Saturday, May 14, 2011

Mrs. Robin's Labor and Delivery Story (in her own words)

(Editor's Note: We are pleased to announce that we have a guest blogger today! We've invited Mrs. Robin to tell you about her day, in her own words. So, without further ado, here's Mrs. Robin.)

I decided to sleep late today. Normally, I get up before sunrise and go out to gather worms. But I've had a rough couple of days, and I was tired. If you don't know what I'm talking about, imagine trying to force an object the size of a large grape through an opening the size of a peppercorn. Now imagine doing that on four consecutive days. Yeah, it's a bit unpleasant, but I digress.

Anyway, I was lying in the nest shortly after sunrise when I heard the front door open, and then my humans came out onto the porch. They seem like nice enough humans, but I still get a little bit weirded out when they come near the nest. So, I took off and flew across the street. So much for sleeping in.

Luckily, the humans didn't stick around too long. After a minute or two, Mrs. Human took off running down the street, with Mr. Human following behind on a two-wheeled contraption. They're such a cute couple. (I've never actually learned the humans' names, so I just refer to them affectionately as Mr. and Mrs. Human.) Since I was already up, I decided I might as well go out and hunt for some worms. I knew that I had a long, hard day ahead of me, and I wanted to make sure that I was properly nourished. I headed over to the pond, where I found several plump, juicy worms. They were quite tasty.

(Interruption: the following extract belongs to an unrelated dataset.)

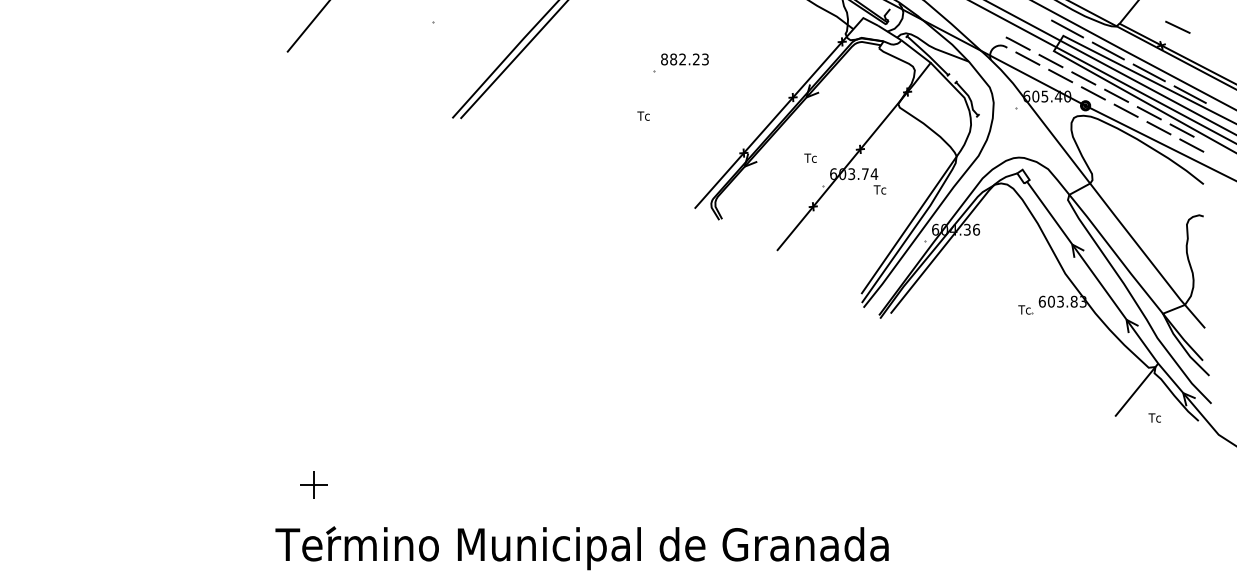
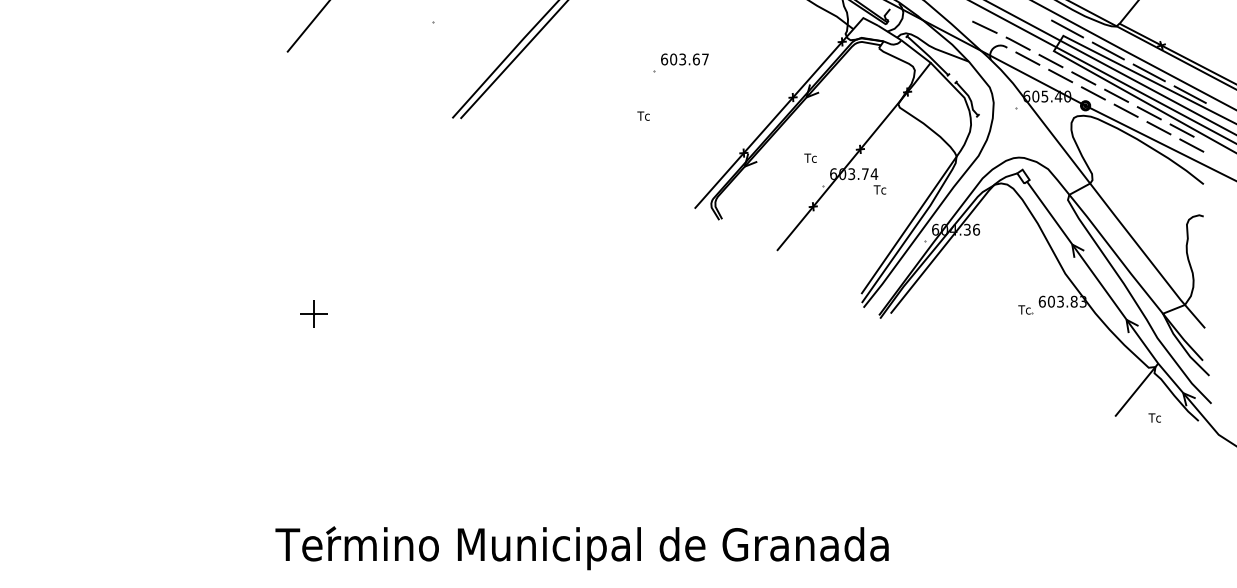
line at (1177, 26) position: (1177, 26) -> (984, 26)
text at (684, 59): 882.23 -> 603.67
part at (313, 484) position: (313, 484) -> (313, 313)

After breakfast, Mr. Robin and I hung out in the front yard and relaxed for awhile. Then suddenly, I felt a slight twinge of pain. And then another… and another. "Honey," I said as I elbowed him in the ribs, "I think it's time." But Mr. Robin was engrossed in a game of Angry Birds, and he couldn't be bothered to give his poor, pregnant wife a lift to the nest. Typical male. "Fine," I said, "I'll just fly myself to the nest." And so I did (which, by the way, is no small feat for a robin in my condition).

By the time I arrived in the nest, the pain had become more intense. I had decided in advance that I wanted to have a natural egg-laying, at home and without drugs. I focused on doing the breathing exercises that I had practiced. He, he, hoo. He, he, hoo. The pain was getting worse, and the breathing didn't seem to be helping. I scooted around the nest, trying to find a comfortable position. Finally, I couldn't take it any more. "Somebody get me an epidural," I chirped. "This natural birth thing is for the birds! I want drugs, darn it, drugs!!!" But no one came to my assistance, so I had to lay the egg without the benefit of pain medication.

I can't tell time, so I don't know exactly how long I was in labor. I think it was at least 17 hours. It might have even been 18. Suffice it to say, it was a very long time. And then finally, just when I thought I couldn't push anymore, out popped a beautiful, blue egg. When I saw how beautiful the egg was, it made all of the pain seem worth it.

After laying egg #3, I spent most of the afternoon relaxing in the nest. Needless to say, I'm pretty exhausted. You know what the worst part of all of this is? I know that I have to get up and do it all again tomorrow. Geez, no rest for the weary!